District attorneys from around the state are preparing to reassess the 75 new cases in the coming months. Prosecutors have already analyzed some 150 cases as part of an inquiry last year, and they contend each conviction was appropriate because of other evidence such as confessions, eyewitnesses and ballistics.
"There was additional overwhelming evidence in every one of them," said Peg Dorer, executive director of the North Carolina Conference of District Attorneys.
Dorer said SBI officials notified the prosecutors last week about the new 75 cases. SBI leaders didn't respond to requests for comment.
Defense attorneys questioned the reliability of the review led by prosecutors. Diane Savage, a lawyer who has focused on crime lab issues for years, said prosecutors can't know how a jury would respond if it learned about improperly handled evidence. And she noted that confessions and eyewitness testimony aren't always reliable.
"To me it seems like a complete whitewash," Savage said.
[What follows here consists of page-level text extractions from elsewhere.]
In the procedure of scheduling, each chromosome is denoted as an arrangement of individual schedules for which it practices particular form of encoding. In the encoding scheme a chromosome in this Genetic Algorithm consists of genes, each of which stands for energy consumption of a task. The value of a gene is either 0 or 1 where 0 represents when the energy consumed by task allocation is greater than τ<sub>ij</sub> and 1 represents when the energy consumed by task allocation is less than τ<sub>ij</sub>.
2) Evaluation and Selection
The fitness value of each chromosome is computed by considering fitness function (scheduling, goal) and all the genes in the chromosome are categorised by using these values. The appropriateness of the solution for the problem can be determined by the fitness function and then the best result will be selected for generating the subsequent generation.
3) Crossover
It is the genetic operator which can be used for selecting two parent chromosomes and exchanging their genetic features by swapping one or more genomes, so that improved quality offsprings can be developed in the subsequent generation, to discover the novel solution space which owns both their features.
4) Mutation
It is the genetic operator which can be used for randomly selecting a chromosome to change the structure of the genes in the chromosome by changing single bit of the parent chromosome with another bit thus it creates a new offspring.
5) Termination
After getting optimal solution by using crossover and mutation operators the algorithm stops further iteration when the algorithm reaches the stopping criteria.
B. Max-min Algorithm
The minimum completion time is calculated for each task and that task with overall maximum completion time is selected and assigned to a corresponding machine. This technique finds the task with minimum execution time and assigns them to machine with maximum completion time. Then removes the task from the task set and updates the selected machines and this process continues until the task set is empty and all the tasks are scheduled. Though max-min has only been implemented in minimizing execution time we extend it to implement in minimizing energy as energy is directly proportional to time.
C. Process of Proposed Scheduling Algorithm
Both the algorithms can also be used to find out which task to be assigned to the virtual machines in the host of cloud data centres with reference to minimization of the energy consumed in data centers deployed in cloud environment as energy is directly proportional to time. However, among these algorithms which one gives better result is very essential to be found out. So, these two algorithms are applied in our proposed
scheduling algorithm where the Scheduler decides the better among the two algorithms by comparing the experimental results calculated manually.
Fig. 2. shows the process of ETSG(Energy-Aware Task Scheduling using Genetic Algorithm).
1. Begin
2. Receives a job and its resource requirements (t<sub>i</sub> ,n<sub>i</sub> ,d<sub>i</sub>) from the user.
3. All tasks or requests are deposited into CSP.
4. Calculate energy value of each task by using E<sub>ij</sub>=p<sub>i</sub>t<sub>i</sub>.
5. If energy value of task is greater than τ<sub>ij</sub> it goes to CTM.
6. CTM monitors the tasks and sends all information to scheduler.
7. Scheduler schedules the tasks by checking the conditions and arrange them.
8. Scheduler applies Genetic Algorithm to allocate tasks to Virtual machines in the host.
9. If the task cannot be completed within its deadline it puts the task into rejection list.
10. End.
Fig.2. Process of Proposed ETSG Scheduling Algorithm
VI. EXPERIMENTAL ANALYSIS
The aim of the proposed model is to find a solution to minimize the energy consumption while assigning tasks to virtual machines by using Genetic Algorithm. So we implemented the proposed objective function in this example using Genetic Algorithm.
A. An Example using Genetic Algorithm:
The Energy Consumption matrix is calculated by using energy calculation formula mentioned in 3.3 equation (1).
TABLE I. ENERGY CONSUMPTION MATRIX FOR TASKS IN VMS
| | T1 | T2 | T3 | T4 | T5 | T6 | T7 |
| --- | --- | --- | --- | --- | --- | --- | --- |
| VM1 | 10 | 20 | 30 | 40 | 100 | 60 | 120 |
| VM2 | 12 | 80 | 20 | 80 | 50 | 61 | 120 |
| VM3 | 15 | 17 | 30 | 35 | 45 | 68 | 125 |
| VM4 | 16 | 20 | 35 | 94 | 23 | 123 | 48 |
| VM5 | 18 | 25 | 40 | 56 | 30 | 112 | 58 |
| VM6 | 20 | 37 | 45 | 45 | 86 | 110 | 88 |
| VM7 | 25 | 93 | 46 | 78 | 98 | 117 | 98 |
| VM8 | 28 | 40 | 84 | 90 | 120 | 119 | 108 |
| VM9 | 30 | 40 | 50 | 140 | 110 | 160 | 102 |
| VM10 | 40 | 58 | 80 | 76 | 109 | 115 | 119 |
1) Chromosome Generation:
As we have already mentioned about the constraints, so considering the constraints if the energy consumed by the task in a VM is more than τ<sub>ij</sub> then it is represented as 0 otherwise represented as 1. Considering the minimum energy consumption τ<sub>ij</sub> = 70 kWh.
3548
The case that triggered the SBI review in the first place was based in part on the mishandled blood evidence and unreliable eyewitness testimony. Greg Taylor was exonerated last year after being wrongly imprisoned nearly 17 years for a murder conviction.
During Taylor's innocence hearing, an SBI agent testified that agents were told to write in lab reports that evidence gave chemical indications for the presence of blood when the first test for blood came back positive. Agent Duane Deaver said agents were told to use that language even when a follow-up test was negative.
Deaver is linked to the five most egregious violations of blood evidence handling, and last year's SBI audit accused him of overstating or falsely reporting test results.